**Potongan Dokumen**
Makna Belajar di SMP INS – To Know Who I Am, and What I Want
Cari tahu siapa dirimu, dan kemana kamu akan menuju dan berkiprah kelak
“Jangan minta buah mangga dari pohon rambutan. Jadikanlah semua pohon berbuah manis.” Engkoe Mohammad Sjafei, pendiri sekolah nasional INS Kayutanam, 1926, Sumatera Barat.
Ini alasan mengapa siswa perlu tahu siapa dirinya, apa maunya, dan kemana esok melangkah …
Hampir selalu kita temui, di lingkungan keluarga sendiri, seperti orangtua atau kakak, yang berpendidikan di suatu bidang keilmuan tetapi akhirnya berprofesi menekuni bidang lain yang berbeda, atau sama sekali berlainan arah.
Keahlian kesarjanaannya hampir sama sekali tak tergunakan. Yang terpakai hanya kemampuan personal, seperti karakter kepribadian yang kreatif, daya adaptasi, daya fikir, serta kreativitas.
Ini sesuatu yang sangat ironis.
Betapa sumberdaya manusia Indonesia tak terbentuk dengan optimal, dan begitu banyak energi seseorang terbuang lantaran berputar-putar hingga menemukan versi terbaik dirinya.
Dalam banyak kasus, setelah lulus SMA, seorang anak bingung mau melanjutkan ke bidang apa.
Ketika orangtua bertanya, “mau melanjutkan kemana?”
biasanya sang anak menjawab, “apa ya.., terserah pilihan ayahbunda saja“, atau “lihat dulu teman-temanku pada ke mana“, atau “ada . ... beberapa, tapi masih pikir-pikir“.
Sebagian siswa yang terjaring program minat bakat dan masuk ke perguruan tinggi ternama, bahkan merasa salah jurusan, karena waktu itu terpikat saran guru pembimbing dan mempertimbangkan kemudahan diterima.
MODEL PENDIDIKAN NATURAL DI JENJANG SMP
Sedikit menoleh ke belakang, saat konsep sekolah SMP the Indonesia Natural School disusun oleh Yayasan Semut Beriring, pada tahun 2008-2009.
Ketika itu, Bunda Arfi Destianti merasakan, betapa kritik pendidikan yang sering dilontarkan beberapa tokoh pendidik nasional seperti (alm) Prof. Mochtar Buchori, dan (alm) Prof. H.A.R Tilaar, terasa begitu mengena dalam pendidikan nasional kita.

**Data untuk Diperiksa**
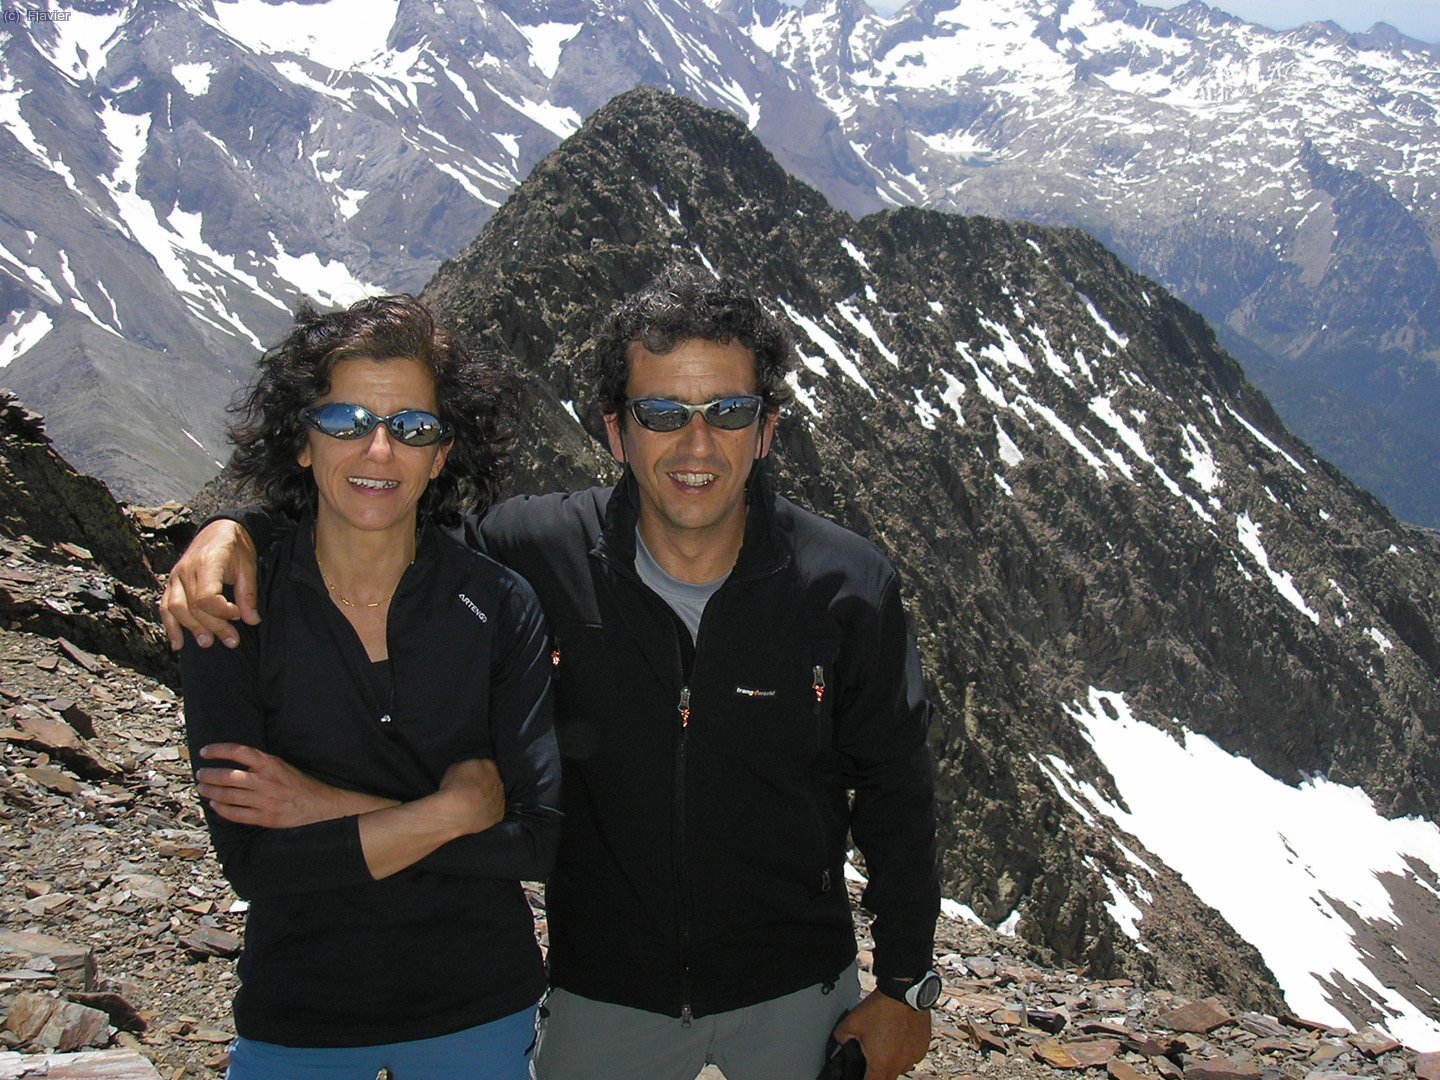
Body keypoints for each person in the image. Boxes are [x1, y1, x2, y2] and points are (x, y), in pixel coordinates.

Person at [165, 266, 941, 1080]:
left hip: (799, 990)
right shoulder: (536, 554)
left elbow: (896, 790)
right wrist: (234, 528)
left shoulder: (846, 585)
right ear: (617, 433)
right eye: (663, 414)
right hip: (603, 996)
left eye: (730, 412)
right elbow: (376, 508)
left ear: (767, 429)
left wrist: (905, 987)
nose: (697, 444)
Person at [179, 295, 561, 1079]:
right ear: (301, 442)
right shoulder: (231, 608)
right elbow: (255, 863)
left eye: (413, 428)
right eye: (346, 421)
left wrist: (320, 807)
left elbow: (538, 840)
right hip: (301, 1015)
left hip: (480, 1006)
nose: (379, 451)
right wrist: (453, 811)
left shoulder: (498, 604)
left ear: (443, 453)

**Ketentuan Latihan**
Menurut teks tentang makna belajar di SMP INS, kemampuan personal apa saja yang tetap terpakai ketika keahlian kesarjanaan seseorang hampir tidak tergunakan? Sebutkan semuanya. Entri-entri tersebut sama sekali tidak digunakan dalam latihan ini.

**Jawaban Latihan**
- Karakter kepribadian yang kreatif
- Daya adaptasi
- Daya fikir
- Kreativitas